TEXTO PARA LEER:

El Padre Nuestro, primera parte del evangelio de hoy, es la síntesis de todo lo que Jesús vivió y sintió a propósito de Dios, del mundo, de la humanidad. En esta oración,  que es identidad del  cristiano, se nos hace evidente la gloria de Dios, principio y fundamento del ser humano, siguiendo las palabras de San Ignacio de Loyola en sus ejercicios espirituales, gloria que tiene su mejor manifestación en el ser humano que vive de una manera digna de ese Dios,  sustento amoroso de su realidad.
Esta plegaria está estructurada en varias peticiones, todas ellas orientadas a la configuración teologal de la humanidad, para que venga un reino en el que la projimidad y la justicia tengan plena vigencia, en el que las relaciones entre las personas estén mediadas no por el poder y la codicia sino por el reconocimiento de la dignidad  de cada uno y por el ejercicio de la fraternidad: “Jesús dijo a sus discípulos: cuando oren, digan: Padre, santificado sea tu nombre, venga tu Reino, danos cada día nuestro pan cotidiano, y perdónanos nuestros pecados, porque también nosotros perdonamos a todo el que nos debe, y no nos dejes caer en tentación” (Lucas 11: 1 – 4).
La expresión hebrea utilizada por Jesús para designar a Dios es Abba, que es el tratamiento que un hijo amante y agradecido da a su padre, expresándole su mayor ternura y haciéndose consciente de ser creatura necesitada de un amor fundante y liberador, como el niño pequeño que se arroja confiado en brazos de sus padres, en quienes vive la certeza de ser cuidado y amado.
Una experiencia de oración como esta  es uno de los modos contundentes que tiene nuestra fe cristiana para ir en contravía profética de ese mundo vanidoso al que nos referíamos al principio, brindándonos también los elementos para hacer una crítica a las falsas imágenes de Dios – justiciero, vengativo, vigilante, intransigente, policía – que conllevan falsas imágenes del ser humano – sometido, indigno, egoísta, miedoso, desconfiado - , imaginarios que son incompatibles con la originalidad liberadora de la experiencia de Jesús y del modo como El nos lleva al Padre y al hermano.

TAREA 1: En el texto sobre el Padre Nuestro, ¿qué expresión hebrea usa Jesús para designar a Dios?
TAREA 2: Modifica el fragmento del texto sobre el Padre Nuestro entre "El Padre Nuestro, primera" y "de su realidad.", ambos incluidos, poniendo "plegaria" donde dice "oración".
TAREA 3: Sigue escribiendo la reflexión sobre el Padre Nuestro a partir del punto en que termina.
Las líneas de datos no son necesarias aquí.

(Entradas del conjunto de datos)
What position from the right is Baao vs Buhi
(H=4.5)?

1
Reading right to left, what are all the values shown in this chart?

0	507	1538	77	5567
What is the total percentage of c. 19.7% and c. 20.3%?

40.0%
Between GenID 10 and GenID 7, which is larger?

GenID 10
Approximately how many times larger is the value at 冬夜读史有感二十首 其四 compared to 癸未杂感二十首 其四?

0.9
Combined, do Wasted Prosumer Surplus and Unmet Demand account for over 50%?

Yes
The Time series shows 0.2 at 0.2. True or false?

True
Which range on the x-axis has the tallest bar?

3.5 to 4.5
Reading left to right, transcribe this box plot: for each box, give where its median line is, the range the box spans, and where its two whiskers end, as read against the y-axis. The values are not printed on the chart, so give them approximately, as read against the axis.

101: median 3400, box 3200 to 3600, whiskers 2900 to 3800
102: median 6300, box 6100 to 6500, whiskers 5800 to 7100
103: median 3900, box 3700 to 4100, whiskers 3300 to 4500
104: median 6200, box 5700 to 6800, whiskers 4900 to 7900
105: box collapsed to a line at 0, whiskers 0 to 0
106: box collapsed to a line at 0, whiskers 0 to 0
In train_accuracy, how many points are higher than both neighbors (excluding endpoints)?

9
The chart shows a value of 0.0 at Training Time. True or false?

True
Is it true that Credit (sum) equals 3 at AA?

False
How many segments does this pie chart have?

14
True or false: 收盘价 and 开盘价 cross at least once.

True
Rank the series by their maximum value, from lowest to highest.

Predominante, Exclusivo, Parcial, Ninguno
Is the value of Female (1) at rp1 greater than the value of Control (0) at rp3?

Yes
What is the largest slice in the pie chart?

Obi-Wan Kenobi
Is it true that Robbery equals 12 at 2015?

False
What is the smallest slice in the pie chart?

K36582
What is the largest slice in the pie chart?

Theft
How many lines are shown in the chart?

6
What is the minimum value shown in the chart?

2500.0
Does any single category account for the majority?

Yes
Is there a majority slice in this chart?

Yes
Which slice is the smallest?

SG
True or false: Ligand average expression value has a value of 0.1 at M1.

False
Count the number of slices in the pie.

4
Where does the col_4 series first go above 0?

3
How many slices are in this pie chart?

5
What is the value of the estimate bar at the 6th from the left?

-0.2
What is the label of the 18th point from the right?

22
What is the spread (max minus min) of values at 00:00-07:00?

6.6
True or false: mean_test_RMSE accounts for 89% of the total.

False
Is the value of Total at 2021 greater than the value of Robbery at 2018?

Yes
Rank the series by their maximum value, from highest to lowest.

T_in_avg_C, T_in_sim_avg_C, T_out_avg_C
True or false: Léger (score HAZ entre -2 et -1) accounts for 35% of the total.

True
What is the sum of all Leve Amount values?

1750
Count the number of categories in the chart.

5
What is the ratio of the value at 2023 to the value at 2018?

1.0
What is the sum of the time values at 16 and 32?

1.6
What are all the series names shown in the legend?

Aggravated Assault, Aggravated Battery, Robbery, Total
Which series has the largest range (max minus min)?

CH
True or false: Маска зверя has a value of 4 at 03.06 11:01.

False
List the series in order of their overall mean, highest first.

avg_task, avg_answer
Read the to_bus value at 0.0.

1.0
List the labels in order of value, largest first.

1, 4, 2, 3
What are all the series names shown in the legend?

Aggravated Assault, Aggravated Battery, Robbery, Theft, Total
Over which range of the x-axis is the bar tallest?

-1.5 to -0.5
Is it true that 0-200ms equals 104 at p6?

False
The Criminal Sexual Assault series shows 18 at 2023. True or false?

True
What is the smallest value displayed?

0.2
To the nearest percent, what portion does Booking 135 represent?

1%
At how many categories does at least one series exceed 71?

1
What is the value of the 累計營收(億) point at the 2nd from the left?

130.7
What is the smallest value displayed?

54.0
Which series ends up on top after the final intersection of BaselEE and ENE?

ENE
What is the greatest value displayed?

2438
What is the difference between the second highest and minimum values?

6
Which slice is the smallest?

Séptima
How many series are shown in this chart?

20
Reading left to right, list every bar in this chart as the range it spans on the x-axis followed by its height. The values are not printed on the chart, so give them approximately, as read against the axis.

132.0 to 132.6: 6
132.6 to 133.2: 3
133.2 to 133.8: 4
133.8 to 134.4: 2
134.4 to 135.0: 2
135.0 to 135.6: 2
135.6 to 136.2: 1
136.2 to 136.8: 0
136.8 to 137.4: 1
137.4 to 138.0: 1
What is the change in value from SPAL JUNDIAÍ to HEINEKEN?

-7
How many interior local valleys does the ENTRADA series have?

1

RESPUESTA 1: Abba.

RESPUESTA 2:
El Padre Nuestro, primera parte del evangelio de hoy, es la síntesis de todo lo que Jesús vivió y sintió a propósito de Dios, del mundo, de la humanidad. En esta plegaria,  que es identidad del  cristiano, se nos hace evidente la gloria de Dios, principio y fundamento del ser humano, siguiendo las palabras de San Ignacio de Loyola en sus ejercicios espirituales, gloria que tiene su mejor manifestación en el ser humano que vive de una manera digna de ese Dios,  sustento amoroso de su realidad.

RESPUESTA 3:
Cuando decimos Padre Nuestro estamos interrogando con rigor evangélico las Sodomas y las Gomorras en las que se deshace el ser humano en un maremágnum de injusticias y desamores, y al mismo tiempo  aceptamos  constituír un mundo en clave de reino de Dios, afirmando como valores constitutivos los que Jesús propone en las bienaventuranzas.
La oración en cuanto   experiencia explícita de nuestra relación con el Padre, es a tiempo y a destiempo, ilustrada por Jesús con el ejemplo del amigo inoportuno, segunda parte del texto de Lucas, con la invitación que el mismo Señor nos hace: “Pidan y se les dará; busquen y hallarán; llamen y se les abrirá. Porque todo el que pide, recibe; el que busca, halla; y al que llama, le abrirán” (Lucas 11: 9 – 10).
Pedir es experimentarnos contingentes y necesitados, genuino ejercicio creatural; buscar es movilizarnos para buscar el Reino y su justicia, haciéndolo efectivo en nosotros; llamar es clamar denunciando la injusticia y demandando el acontecer de Dios para que esta se trueque en el mundo de prójimos querido por El.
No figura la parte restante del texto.